Y así fue. Angela y Ricardo fueron los iniciadores del negocio. Ricardo, español de pura cepa y Angela una hermosa checoslovaca que lo enamoró y de quien seguramente habrá que buscar los orígenes del color de cabello de su hijo Hugo.

Hugo, junto a Angela, su madre.

“Me contaba mi papá que hacían muy buenos productos. Sobre todo porque hacían panificación dulce, que no abundaba. Los turistas que venían a Alta Gracia iban a comprar las palmeritas únicas que hacían mis abuelos”, sigue recordando Gabriel.

Unos años más tarde, la panadería se convirtió en el bar que todos conocimos hasta hace unos cuantos años. El que recién describíamos, añejo, clásico, pero que de vez en cuando se tomaba una licencia para la modernidad. Como cuando instaló un par de flippers, o cuando Hugo compró un gran televisor color para pasar los partidos del Mundial.
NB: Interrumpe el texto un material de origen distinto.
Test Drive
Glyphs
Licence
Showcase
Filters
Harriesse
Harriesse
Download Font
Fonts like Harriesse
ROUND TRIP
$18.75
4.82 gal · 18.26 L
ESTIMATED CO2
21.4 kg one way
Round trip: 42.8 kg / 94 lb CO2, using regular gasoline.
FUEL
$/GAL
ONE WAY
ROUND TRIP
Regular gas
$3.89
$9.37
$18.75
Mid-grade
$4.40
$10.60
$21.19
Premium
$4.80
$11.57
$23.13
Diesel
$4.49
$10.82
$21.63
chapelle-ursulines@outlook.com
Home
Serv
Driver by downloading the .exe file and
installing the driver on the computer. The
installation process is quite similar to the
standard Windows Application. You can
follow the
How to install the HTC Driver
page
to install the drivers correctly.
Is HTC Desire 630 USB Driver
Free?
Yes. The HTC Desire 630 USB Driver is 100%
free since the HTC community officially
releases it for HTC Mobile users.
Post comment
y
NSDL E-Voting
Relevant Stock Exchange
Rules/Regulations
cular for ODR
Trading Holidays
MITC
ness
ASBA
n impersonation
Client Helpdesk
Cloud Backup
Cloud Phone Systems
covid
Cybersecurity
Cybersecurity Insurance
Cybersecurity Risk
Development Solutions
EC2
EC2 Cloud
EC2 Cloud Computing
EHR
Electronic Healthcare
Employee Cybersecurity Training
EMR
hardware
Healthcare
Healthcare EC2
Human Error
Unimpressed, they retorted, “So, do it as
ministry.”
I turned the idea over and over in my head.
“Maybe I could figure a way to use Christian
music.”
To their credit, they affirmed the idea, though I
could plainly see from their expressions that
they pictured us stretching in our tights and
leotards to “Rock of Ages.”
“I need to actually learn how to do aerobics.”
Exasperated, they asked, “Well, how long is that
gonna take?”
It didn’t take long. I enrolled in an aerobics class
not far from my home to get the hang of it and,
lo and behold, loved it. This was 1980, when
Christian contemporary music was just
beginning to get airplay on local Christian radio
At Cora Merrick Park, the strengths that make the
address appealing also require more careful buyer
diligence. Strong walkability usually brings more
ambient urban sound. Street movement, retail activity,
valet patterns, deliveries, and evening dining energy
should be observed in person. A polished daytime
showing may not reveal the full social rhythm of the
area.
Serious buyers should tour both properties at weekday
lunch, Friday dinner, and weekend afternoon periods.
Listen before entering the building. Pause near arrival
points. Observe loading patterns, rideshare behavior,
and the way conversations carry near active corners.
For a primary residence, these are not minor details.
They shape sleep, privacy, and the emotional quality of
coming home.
“Había clientes de todos los días, del café para armar la jornada. El Poso Monqaut, por ejemplo. O los que hacían su vermucito, o su cerveza. O los que salían del súper y entraban a tomar algo antes de ir a la casa”.

El Bar Carrasco fue el último comercio que resistió antes de convertirse en supermercado. Sería injusto no acordarnos de él a la hora de repasar las historias de la ciudad.